[Texte étudié]
>>>>

Le point de la situation par l’excellent Romaric Godin
L’Eurogroupe se réunit jeudi à 13 heures pour tenter de trouver un nouvel accord. Les logiques entre Grecs et créanciers semblent opposées.
La Grèce est désormais prise entre le marteau et l’enclume. Ce mercredi 24 juin, l’espoir d’un accord aura fait long feu. Le soir, l’Eurogroupe s’est séparé sans rien décider, reportant les discussions à jeudi 13 heures. Les propositions grecques, incluant des mesures de 8 milliards d’euros sur deux ans, ont été rejetées sèchement ce matin. La contre-proposition du FMI a été rejetée à son tour ensuite par Athènes. Ce plan grec était loin d’être parfait, il était même sans doute nocif pour l’économie hellénique. En réalité, il avait une qualité : montrer que le gouvernement d’Alexis Tsipras était prêt à entrer dans la logique des créanciers. Logique que l’on peut juger économiquement absurde, mais qu’il était indispensable, aux yeux du premier ministre grec, d’accepter afin de sortir le pays de la paralysie économique dans laquelle il s’enfonce.

<<<<

[Données disponibles]
>>>>

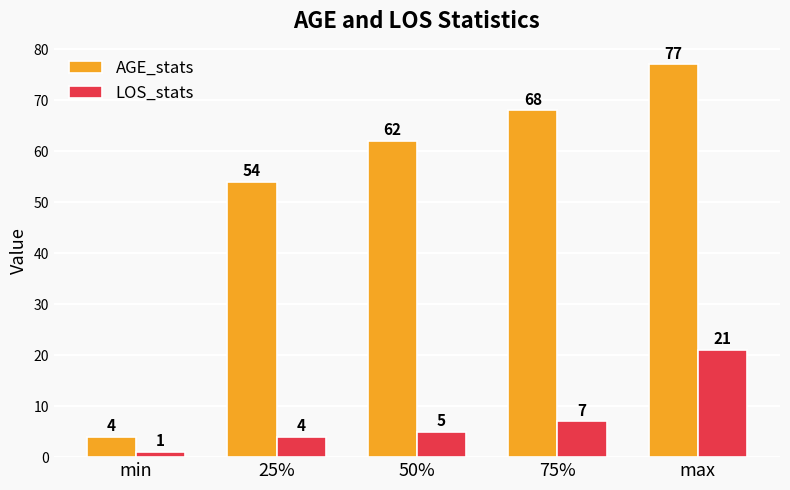

Which series has the largest total across all categories?

AGE_stats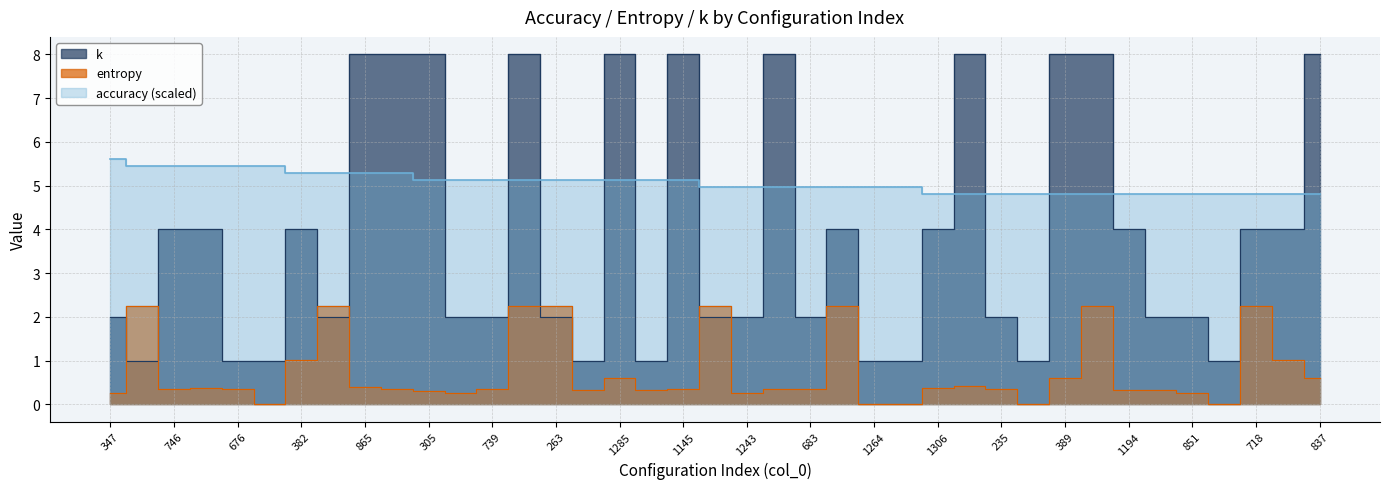

Is the value of k at 844 greater than the value of accuracy at 697?

No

<<<<

[Consigne de travail 1] Résumez le texte étudié en deux phrases.
[Consigne de travail 2] D'après le texte étudié, à quelle heure l'Eurogroupe doit-il reprendre les discussions le jeudi ?
La liste n'a aucun lien avec le texte étudié.

[Zone de réponse 1] Le mercredi 24 juin, l'Eurogroupe s'est séparé sans rien décider et a reporté les discussions au jeudi 13 heures, après le rejet des propositions grecques de 8 milliards d'euros sur deux ans, puis le rejet par Athènes de la contre-proposition du FMI. Ce plan grec, loin d'être parfait et sans doute nocif pour l'économie hellénique, montrait que le gouvernement d'Alexis Tsipras était prêt à entrer dans la logique des créanciers afin de sortir le pays de la paralysie économique.

[Zone de réponse 2] À 13 heures.